(Stored data entries)
··········
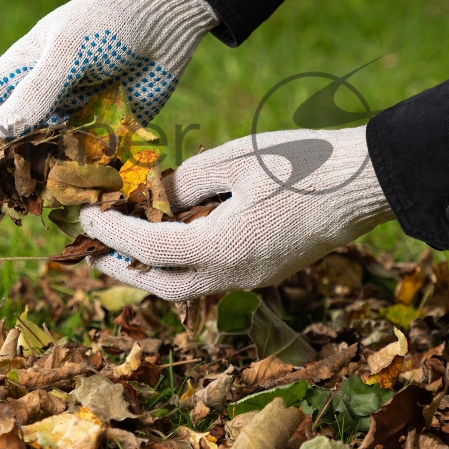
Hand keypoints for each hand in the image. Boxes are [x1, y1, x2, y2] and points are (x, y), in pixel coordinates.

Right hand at [0, 0, 217, 225]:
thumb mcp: (69, 48)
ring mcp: (71, 122)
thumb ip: (38, 90)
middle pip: (5, 149)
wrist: (163, 17)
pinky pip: (86, 168)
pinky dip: (79, 187)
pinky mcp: (104, 136)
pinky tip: (78, 205)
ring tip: (27, 215)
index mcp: (17, 76)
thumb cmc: (108, 20)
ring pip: (44, 166)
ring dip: (34, 192)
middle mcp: (39, 105)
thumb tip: (0, 134)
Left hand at [79, 126, 393, 300]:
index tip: (84, 216)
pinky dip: (181, 267)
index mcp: (222, 247)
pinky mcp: (267, 272)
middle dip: (123, 270)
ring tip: (125, 250)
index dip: (110, 232)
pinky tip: (173, 243)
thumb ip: (184, 183)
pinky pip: (212, 279)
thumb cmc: (301, 162)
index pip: (148, 247)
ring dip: (152, 272)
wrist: (364, 182)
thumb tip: (154, 198)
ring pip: (188, 289)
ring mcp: (254, 279)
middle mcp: (235, 275)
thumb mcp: (233, 160)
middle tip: (93, 251)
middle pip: (164, 286)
··········
An exact reproduction of the data above is required, with every picture removed.

## Solution for this task
Hand keypoints for each hand in the image. Boxes are [x1, y1, x2, y2] and points are (x, y), in pixel coordinates.

Right hand at [0, 0, 217, 225]:
thumb mcp: (69, 48)
ring mcp: (71, 122)
thumb ip: (38, 90)
middle pip: (5, 149)
wrist: (163, 17)
pinky pip: (86, 168)
pinky dip: (79, 187)
pinky mcp: (104, 136)
pinky tip: (78, 205)
ring tip: (27, 215)
index mcp: (17, 76)
thumb cmc: (108, 20)
ring pip: (44, 166)
ring dip: (34, 192)
middle mcp: (39, 105)
thumb tip: (0, 134)
Left hand at [79, 126, 393, 300]:
index tip: (84, 216)
pinky dip: (181, 267)
index mcp: (222, 247)
pinky mcp: (267, 272)
middle dip: (123, 270)
ring tip: (125, 250)
index dip: (110, 232)
pinky tip: (173, 243)
thumb ip: (184, 183)
pinky pip: (212, 279)
thumb cmc: (301, 162)
index pip: (148, 247)
ring dip: (152, 272)
wrist: (364, 182)
thumb tip: (154, 198)
ring pip: (188, 289)
ring mcp: (254, 279)
middle mcp: (235, 275)
thumb mcp: (233, 160)
middle tip: (93, 251)
middle pip: (164, 286)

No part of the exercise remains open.